工作指令 1
根据待审文本，马什在12年里先后为病人大卫做了几次手术？
工作指令 2
返回待审文本中从"马什当然也曾陷入医疗纠纷,由"开始、到"子之痛的父亲发泄痛苦和愤怒。"结束的部分，一字不改。
工作指令 3
用两句话概括待审文本。

马什当然也曾陷入医疗纠纷,由于一次判断失误,马什为一个年轻人做了一次原本不必做的手术,几个月后,这个年轻人死了,死者父亲坚持认为是这次手术导致了他儿子的死亡,马什被这位父亲的怒火吓得够呛,他尝试道歉并详细地解释了尽管那次手术确实是因为术前判断失误,但那并不是导致病人死亡的原因……不过,这一切都是徒劳,马什最后只好惊恐地呆坐在那里,任凭这位刚刚经历过丧子之痛的父亲发泄痛苦和愤怒。

优秀的神经外科医生很多,但敢于向自己灵魂开刀的则少之又少,马什向公众揭示了一个外科界一直以来心照不宣的共识,那就是如果你有机会大量的实践,无论多么复杂的手术你都能做得很好,那意味着你之前要犯很多错误,身后留下一连串的伤残,假如你能一直坚持下去,其他人会认为,如果你没有精神病,至少也是个厚脸皮的人。

医生总是需要在冷漠和怜悯之间寻找一种平衡,外科医生尤其如此。

人非圣贤孰能无过,错误或者说失败,是外科医生成长过程中难以完全杜绝的经历,为了保证正常的工作进展,适度地保持冷漠有时候也是一种医生必需的职业素养。

作者也许不是那种拥有钢铁般坚强意志的完美医生,但以这样的业内地位和执业年资,仍不乏俗世凡人的朴素情感,实在难得。

在书中,马什回忆了自己印象深刻的一场手术。当时,一个善良的初级医生出现了一次重大失误,误切断了一根重要的神经,面对这种意外,马什含着眼泪完成了后续的手术,并在术后在手术记录中完整如实地记录了一切。事实上,通过手术记录等医疗文书造假来掩盖严重失误的情形在医疗纠纷的官司中并不罕见。他向自己的同事道歉,他说:「让我的下级医生做这个手术是合情合理的,他以前也完成过这类手术,但是我错了,他没有我想象的那样经验丰富」

除了这些明显的医疗失误,有些医生本身并无过错的案例也让马什无比羞愧,这又是为什么呢?

马什提起了一个叫大卫的病人。在12年里马什先后为他做了3次手术,但后来肿瘤还是蔓延到了大脑深层,以目前的技术条件来说,没有任何人能够改写大卫的命运了,他行将走到生命的尽头,按理说,这样非人力所及的病例,马什应该问心无愧,不再去关注了,可马什还是在旅途中鬼使神差地拐进了大卫所在的病房,大卫说,我已经料到是这样的结果,大卫的妻子陪在旁边,马什握着这位濒死的病人的手说:「能照顾你是我的荣幸。」

作者感到羞愧,并不是因为他没能挽救大卫的生命,因为对他的治疗,他做的可以说无可挑剔,他是因为自己丢掉了外科医生这一职业的超然与冷漠,与大卫的沉着和大卫妻子的痛苦相比,他认为自己的忧伤显得无比庸俗,而这恰恰证明了他的软弱无能。

如亨利•马什这样优秀的医生仍将继续沿着陡峭的悬崖峭壁游走在天堂与地狱之间,这项极富挑战与刺激的事业永远不会拒绝心怀悲悯的年轻医学生,读这样一位优秀医生的回忆录,仿佛我们也跟着经历了一次作为外科大夫的起伏跌宕的人生。

已采集数据
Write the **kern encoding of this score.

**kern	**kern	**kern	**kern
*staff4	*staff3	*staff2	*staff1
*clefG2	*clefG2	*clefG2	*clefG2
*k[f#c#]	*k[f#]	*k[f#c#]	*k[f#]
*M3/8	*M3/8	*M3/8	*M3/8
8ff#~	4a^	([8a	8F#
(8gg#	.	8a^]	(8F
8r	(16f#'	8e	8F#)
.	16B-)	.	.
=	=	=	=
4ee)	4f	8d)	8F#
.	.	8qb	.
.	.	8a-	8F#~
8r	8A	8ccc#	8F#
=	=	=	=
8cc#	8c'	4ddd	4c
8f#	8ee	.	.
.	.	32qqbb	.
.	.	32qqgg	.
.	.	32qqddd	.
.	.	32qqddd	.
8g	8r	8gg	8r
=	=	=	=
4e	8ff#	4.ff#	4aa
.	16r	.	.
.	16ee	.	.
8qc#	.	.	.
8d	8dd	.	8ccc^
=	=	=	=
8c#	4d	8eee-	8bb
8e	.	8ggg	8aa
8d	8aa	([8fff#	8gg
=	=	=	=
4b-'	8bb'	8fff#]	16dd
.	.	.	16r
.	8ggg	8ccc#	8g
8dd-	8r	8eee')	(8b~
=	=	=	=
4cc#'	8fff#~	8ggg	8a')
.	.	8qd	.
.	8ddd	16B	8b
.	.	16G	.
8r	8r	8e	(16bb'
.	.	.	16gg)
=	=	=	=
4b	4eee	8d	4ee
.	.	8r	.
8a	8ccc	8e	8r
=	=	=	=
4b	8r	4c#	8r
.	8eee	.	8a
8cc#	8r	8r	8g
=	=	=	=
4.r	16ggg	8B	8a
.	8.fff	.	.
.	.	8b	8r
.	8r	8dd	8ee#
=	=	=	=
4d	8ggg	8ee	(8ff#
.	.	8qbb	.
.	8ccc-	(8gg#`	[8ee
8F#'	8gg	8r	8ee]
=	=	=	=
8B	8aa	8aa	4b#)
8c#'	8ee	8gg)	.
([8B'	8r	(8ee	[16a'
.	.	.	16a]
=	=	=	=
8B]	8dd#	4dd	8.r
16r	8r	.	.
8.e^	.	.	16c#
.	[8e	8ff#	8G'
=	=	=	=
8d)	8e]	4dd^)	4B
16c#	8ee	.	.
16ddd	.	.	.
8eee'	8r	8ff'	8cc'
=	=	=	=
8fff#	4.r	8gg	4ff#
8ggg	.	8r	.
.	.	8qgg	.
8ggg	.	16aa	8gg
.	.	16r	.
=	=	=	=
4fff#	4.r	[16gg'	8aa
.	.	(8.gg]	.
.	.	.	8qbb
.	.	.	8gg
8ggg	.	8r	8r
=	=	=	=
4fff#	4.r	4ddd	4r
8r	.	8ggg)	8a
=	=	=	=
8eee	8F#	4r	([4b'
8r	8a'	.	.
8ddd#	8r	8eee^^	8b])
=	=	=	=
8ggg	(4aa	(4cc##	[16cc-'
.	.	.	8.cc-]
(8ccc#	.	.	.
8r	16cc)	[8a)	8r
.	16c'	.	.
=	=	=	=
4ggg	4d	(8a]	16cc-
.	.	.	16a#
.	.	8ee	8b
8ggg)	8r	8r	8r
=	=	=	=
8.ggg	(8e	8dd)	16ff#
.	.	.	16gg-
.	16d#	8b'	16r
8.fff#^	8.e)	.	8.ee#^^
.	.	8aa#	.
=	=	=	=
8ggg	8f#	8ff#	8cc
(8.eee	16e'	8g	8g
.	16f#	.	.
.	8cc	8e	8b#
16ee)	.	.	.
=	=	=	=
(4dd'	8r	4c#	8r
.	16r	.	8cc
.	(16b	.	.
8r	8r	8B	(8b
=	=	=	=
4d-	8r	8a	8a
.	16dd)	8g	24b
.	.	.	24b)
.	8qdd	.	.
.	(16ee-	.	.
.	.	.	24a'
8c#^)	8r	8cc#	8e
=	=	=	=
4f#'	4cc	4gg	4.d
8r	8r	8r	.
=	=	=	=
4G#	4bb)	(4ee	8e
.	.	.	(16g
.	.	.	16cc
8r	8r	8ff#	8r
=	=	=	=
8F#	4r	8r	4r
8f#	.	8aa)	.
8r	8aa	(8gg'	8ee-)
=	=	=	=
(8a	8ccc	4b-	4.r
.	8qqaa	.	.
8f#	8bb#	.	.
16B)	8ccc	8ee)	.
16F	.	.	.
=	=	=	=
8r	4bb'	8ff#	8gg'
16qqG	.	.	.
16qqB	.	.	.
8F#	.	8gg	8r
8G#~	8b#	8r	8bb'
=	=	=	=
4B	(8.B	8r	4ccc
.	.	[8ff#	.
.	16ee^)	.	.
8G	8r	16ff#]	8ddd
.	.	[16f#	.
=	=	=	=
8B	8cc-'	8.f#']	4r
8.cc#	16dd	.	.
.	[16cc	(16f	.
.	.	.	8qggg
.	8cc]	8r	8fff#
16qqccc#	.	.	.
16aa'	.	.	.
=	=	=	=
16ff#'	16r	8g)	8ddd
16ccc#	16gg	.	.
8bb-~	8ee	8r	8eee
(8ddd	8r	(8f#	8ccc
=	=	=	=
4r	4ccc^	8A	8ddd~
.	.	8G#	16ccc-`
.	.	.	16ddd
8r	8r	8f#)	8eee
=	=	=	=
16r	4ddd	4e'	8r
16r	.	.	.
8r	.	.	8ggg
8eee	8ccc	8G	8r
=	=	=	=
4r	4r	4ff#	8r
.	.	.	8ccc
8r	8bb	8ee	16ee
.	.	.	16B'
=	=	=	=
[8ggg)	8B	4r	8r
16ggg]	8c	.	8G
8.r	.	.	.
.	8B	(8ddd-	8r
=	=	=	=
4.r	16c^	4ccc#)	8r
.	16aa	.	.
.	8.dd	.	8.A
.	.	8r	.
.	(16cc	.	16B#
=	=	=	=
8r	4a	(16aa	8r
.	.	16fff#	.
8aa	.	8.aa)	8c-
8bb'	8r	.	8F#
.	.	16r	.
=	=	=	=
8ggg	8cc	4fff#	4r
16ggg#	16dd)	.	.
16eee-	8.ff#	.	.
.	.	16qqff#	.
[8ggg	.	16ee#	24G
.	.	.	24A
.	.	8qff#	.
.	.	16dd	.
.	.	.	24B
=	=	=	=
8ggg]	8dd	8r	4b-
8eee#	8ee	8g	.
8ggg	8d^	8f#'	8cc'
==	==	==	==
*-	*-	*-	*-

处理结果 1
3次。

处理结果 2
马什当然也曾陷入医疗纠纷,由于一次判断失误,马什为一个年轻人做了一次原本不必做的手术,几个月后,这个年轻人死了,死者父亲坚持认为是这次手术导致了他儿子的死亡,马什被这位父亲的怒火吓得够呛,他尝试道歉并详细地解释了尽管那次手术确实是因为术前判断失误,但那并不是导致病人死亡的原因……不过,这一切都是徒劳,马什最后只好惊恐地呆坐在那里,任凭这位刚刚经历过丧子之痛的父亲发泄痛苦和愤怒。

处理结果 3
马什曾因术前判断失误，为一个年轻人做了原本不必做的手术，因而陷入医疗纠纷。他也曾在手术记录中如实记下下级医生的重大失误并向同事道歉；他还为无法挽救的病人大卫感到羞愧，原因是他认为自己丢掉了外科医生的超然与冷漠。